YOUR GOAL
In the listing below, how many lines contain the word "الثالث"? Answer with the number alone.

RECORDS SHOWN
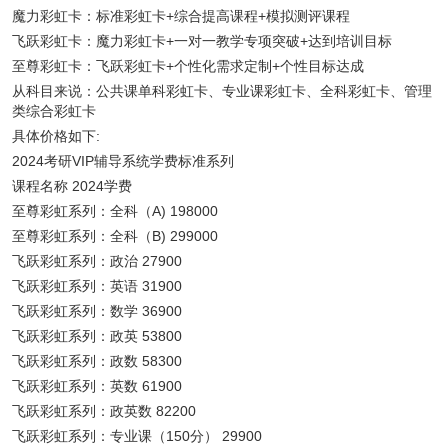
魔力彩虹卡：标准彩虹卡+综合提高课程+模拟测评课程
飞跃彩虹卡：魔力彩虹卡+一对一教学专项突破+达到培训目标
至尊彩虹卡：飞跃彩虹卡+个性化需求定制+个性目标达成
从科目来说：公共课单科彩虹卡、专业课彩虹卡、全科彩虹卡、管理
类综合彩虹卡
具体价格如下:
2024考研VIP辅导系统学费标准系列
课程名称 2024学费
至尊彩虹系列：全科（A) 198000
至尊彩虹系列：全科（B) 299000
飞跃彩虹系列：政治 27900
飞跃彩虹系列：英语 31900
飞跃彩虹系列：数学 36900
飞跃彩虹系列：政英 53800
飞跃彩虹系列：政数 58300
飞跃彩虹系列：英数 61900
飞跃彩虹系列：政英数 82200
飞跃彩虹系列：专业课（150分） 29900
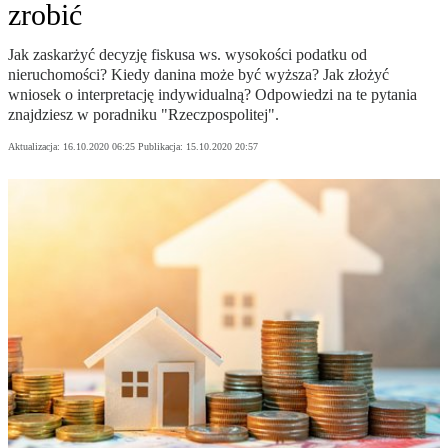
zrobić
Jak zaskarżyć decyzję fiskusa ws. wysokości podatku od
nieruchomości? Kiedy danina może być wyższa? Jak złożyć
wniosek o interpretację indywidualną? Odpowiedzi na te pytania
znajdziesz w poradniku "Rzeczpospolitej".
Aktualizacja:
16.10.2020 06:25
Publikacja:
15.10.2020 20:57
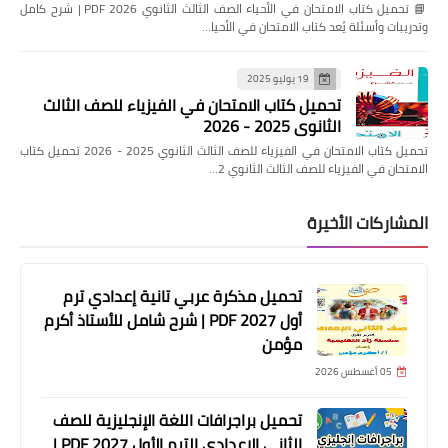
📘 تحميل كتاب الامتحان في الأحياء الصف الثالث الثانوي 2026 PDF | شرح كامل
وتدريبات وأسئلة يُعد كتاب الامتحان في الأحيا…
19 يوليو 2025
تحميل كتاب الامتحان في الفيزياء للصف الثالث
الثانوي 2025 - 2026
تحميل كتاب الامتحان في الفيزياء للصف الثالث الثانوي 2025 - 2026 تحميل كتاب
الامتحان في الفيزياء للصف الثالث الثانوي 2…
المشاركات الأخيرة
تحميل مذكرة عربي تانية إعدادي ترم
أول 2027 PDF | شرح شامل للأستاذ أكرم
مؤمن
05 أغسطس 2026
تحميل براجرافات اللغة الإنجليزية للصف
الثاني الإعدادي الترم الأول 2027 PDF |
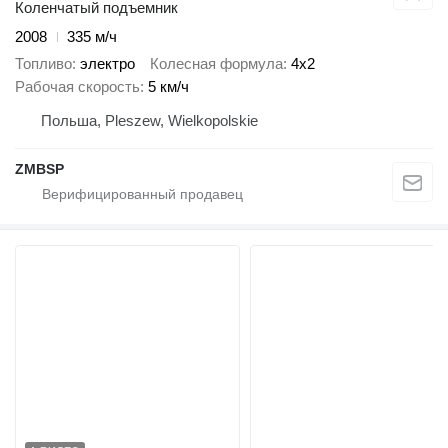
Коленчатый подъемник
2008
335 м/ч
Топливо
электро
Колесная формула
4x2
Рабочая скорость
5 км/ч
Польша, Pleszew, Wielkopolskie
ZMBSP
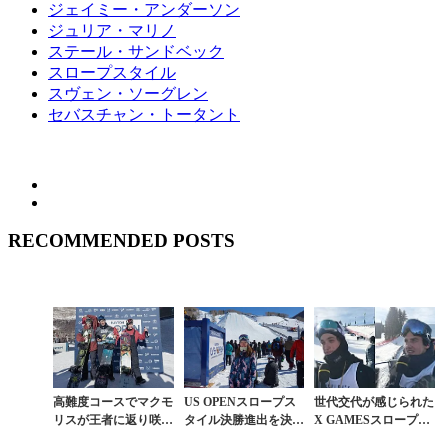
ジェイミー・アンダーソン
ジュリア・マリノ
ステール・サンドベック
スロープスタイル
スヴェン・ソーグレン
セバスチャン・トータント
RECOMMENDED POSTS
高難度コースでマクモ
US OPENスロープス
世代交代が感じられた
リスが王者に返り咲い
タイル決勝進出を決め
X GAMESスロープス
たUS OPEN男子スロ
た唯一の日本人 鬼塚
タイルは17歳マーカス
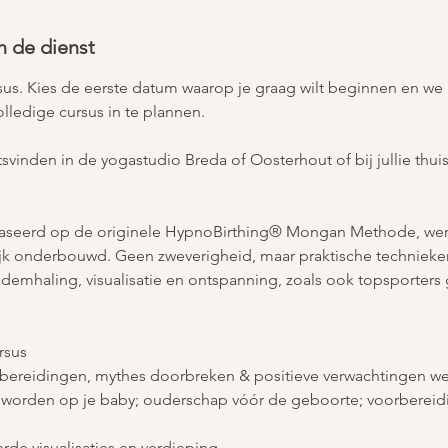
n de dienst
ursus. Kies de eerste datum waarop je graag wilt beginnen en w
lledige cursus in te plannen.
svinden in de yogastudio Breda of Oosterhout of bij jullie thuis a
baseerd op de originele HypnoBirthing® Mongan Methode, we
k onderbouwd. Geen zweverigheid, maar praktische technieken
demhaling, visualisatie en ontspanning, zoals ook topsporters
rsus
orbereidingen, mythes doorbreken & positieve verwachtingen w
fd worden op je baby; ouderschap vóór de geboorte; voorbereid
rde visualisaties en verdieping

RESPONSE
4